In that diagram, it is noted that my t-axis is horizontal... and the future-"circle" (whose events are timelike related to the origin) is shown in the right half. The worldline through the origin meets the hyperbola at an event. At that event, the tangent line to the circle is drawn. That tangent line to the circle is declared to be "normal" to the worldline [thought of as a radius vector].

This is in line with Minkowski, "Space and Time" p. 84-85

We divide up any vector we choose, e.g. that from O to x, y, z, t, into the four components x, y, z, t.
If the directions of two vectors are, respectively,
that of a radius vector OR from O to one of the surfaces (+/-) F = 1,
and that of a tangent RS at the point R of the same surface,
the vectors are said to be normal to one another.

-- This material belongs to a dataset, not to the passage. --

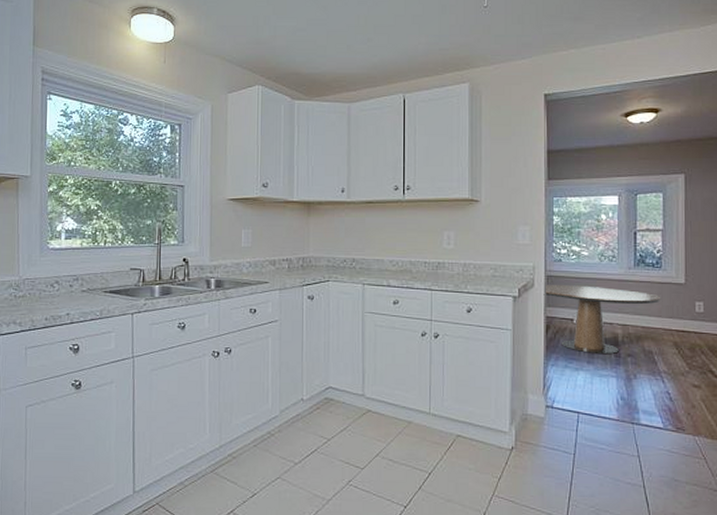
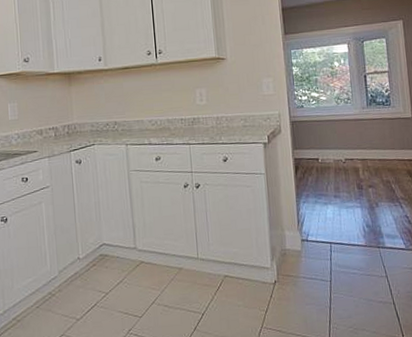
dining table: present [543,285,661,355] -> none [290,127,393,188]

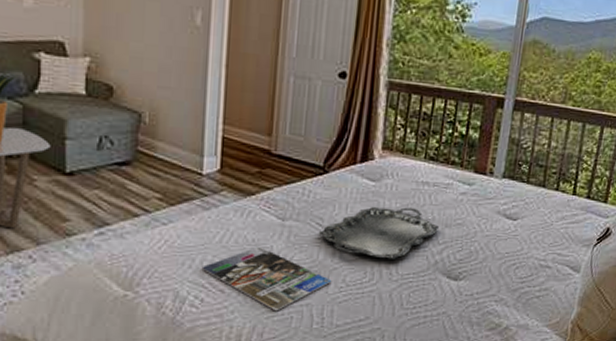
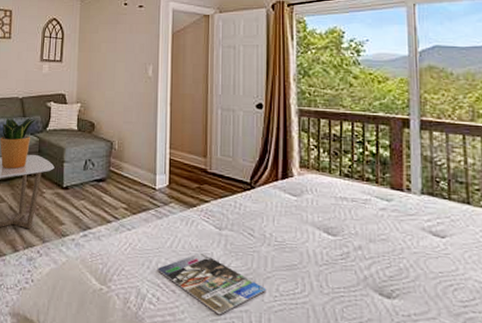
serving tray: present [318,207,439,259] -> none [250,220,363,272]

In the context of my diagram,
the "F=1"-surface is my future-"circle" centered at O,
"OR" is the future-unit-timelike vector of the observer, where R is on that circle.
Then the tangent "RS" is normal to "OR" (along the observer's time axis).
Thus, the observer's space axis at event O will be defined as the parallel to this tangent-"RS"-to-the-circle drawn through the origin O.

 

[Orodruin]

In that diagram, it is noted that my t-axis is horizontal...

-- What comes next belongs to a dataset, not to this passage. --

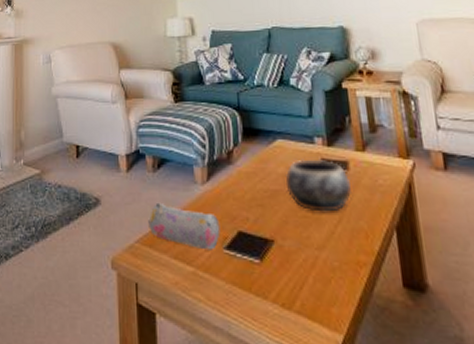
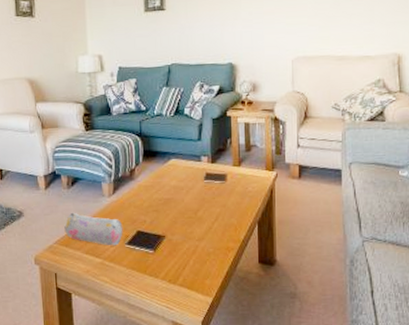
decorative bowl: present [285,159,353,212] -> none [176,173,228,214]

Ok, so your spatial axis is the dashed line. Yes, this line is tangent to the hyperbola, but it is not the spatial axis used in the standard Lorentz transformation - that spatial axis is a normal line to the other hyperbola (the hyperbola that has space-like separated from the origin). I think it is less confusing to talk about the axes which the standard configuration of the Lorentz transform relate - just as it is easier to talk about just rotations in Euclidean space instead of rotations+translation to the circle.

 

[robphy]

Ok, so your spatial axis is the dashed line. Yes, this line is tangent to the hyperbola, but it is not the spatial axis used in the standard Lorentz transformation - that spatial axis is a normal line to the other hyperbola (the hyperbola that has space-like separated from the origin). I think it is less confusing to talk about the axes which the standard configuration of the Lorentz transform relate - just as it is easier to talk about just rotations in Euclidean space instead of rotations+translation to the circle.

Yes, the dashed line is that observer's spatial axis.

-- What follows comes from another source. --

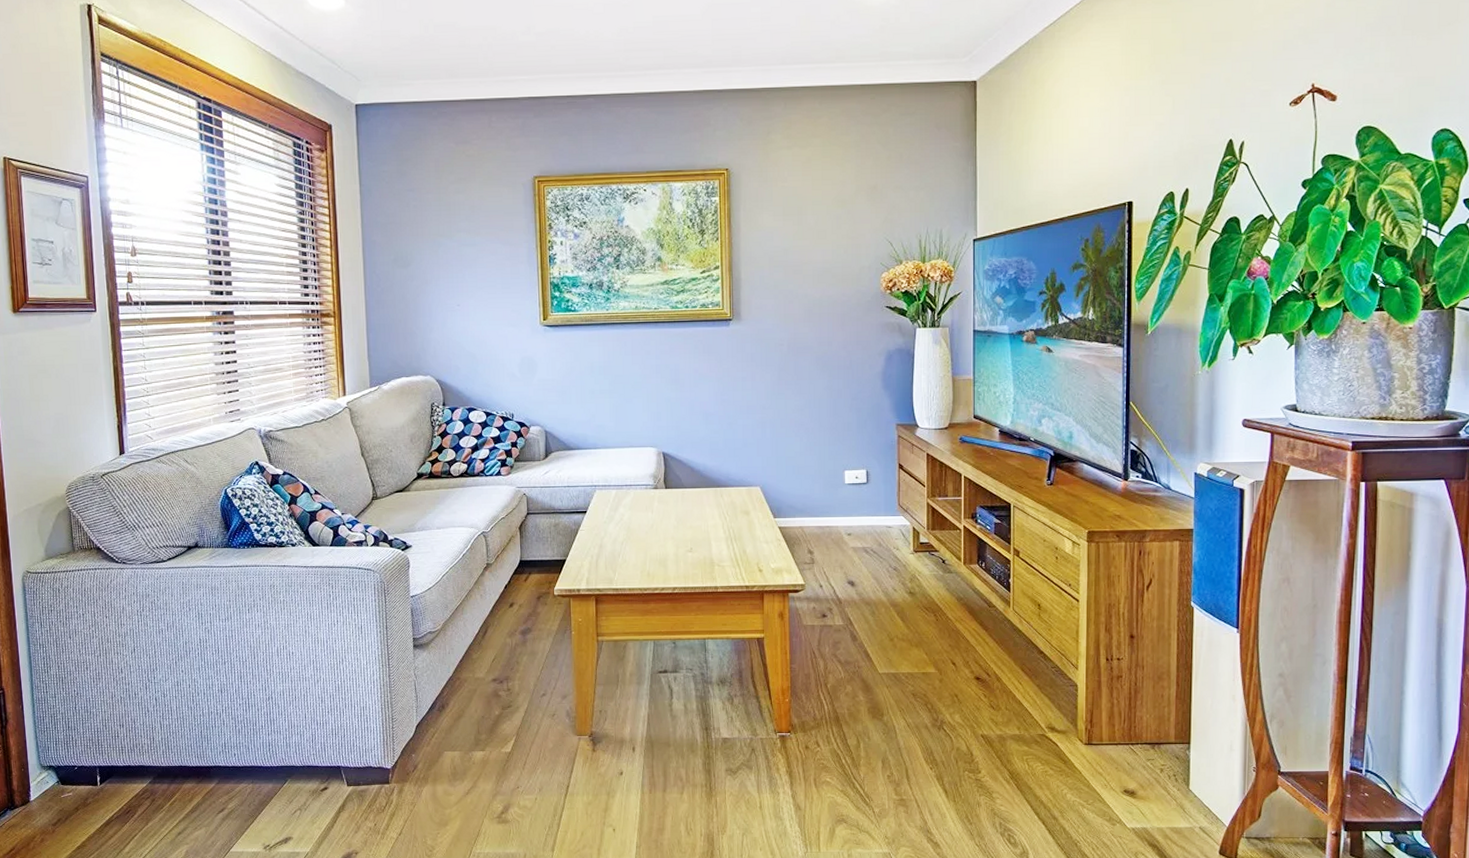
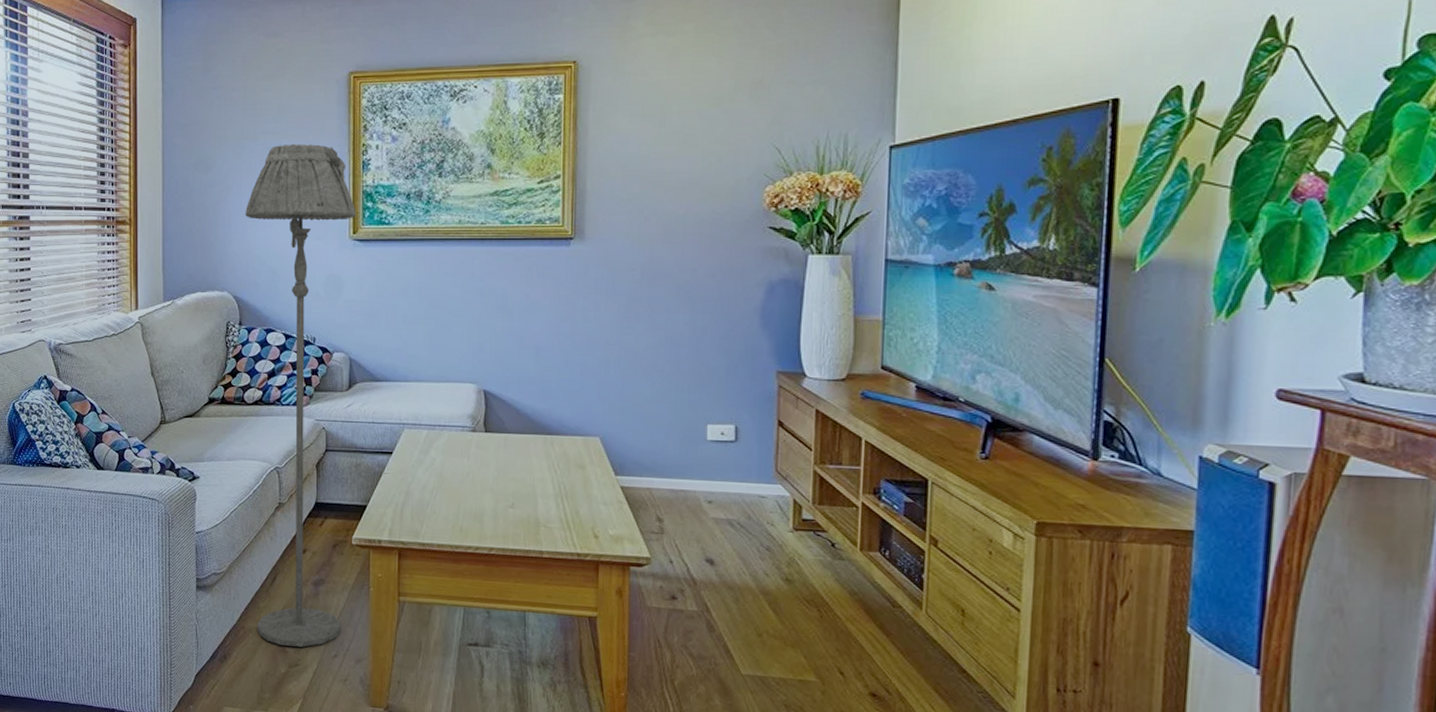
floor lamp: none [444,240,548,690] -> present [245,143,357,647]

At a glance, it might be confusing. But I thought I was explicit about my construction and my conventions.

Pedagogically, I think my presentation is better because

• my "circle" (the hyperbola that is timelike separated from the origin) arises from an operational construction: an experiment starting at event O, where observers traveling with various velocities marked when (say) 1 second has elapsed on their watch since event O.
  
• Once this circle is determined, orthogonality (being "normal" or "perpendicular") to a radius vector (along an inertial observer's worldline) in this geometry is then defined by tangency to this circle.
  (Then the parallel to this tangent can be used to construct the spatial-axis through event O.)
  
• This construction works in the Minkowski and Galilean spacetime geometries and in Euclidean space (using odometers in the plane, with surveyors traveling in different spatial directions).
  
• In the desmos visualization ( https://www.desmos.com/calculator/ti58l2sair ), you can see this by tuning the signature of the metric by tuning the y-coefficient of the "circle". [Here, I didn't want x along the vertical.] I use the parametrization $t^2-Ey^2=1$, where $E=1,0,-1$ is Minkowski, Galilean, and Euclidean, respectively.
  
  Furthermore, by tuning the two velocities, you can see how the observers generally disagree on these tangent lines (that is, what each declares the "line of constant t=1" is, demonstrating the relativity of simultaneity for the Minkowski case and the absoluteness in the Galilean case).
• [I kept the t-axis horizontal so that we obtain the usual PHY 101 position-vs-time graph in the Galilean case (although most are unaware of this nonEuclidean geometry underlying the usual position-vs-time graph).]

From this viewpoint, the "hyperbola that is timelike separated from the origin" is physically more fundamental (i.e. more primitive)
than the "hyperbola that is spacelike separated from the origin" (which can then be derived later, if needed).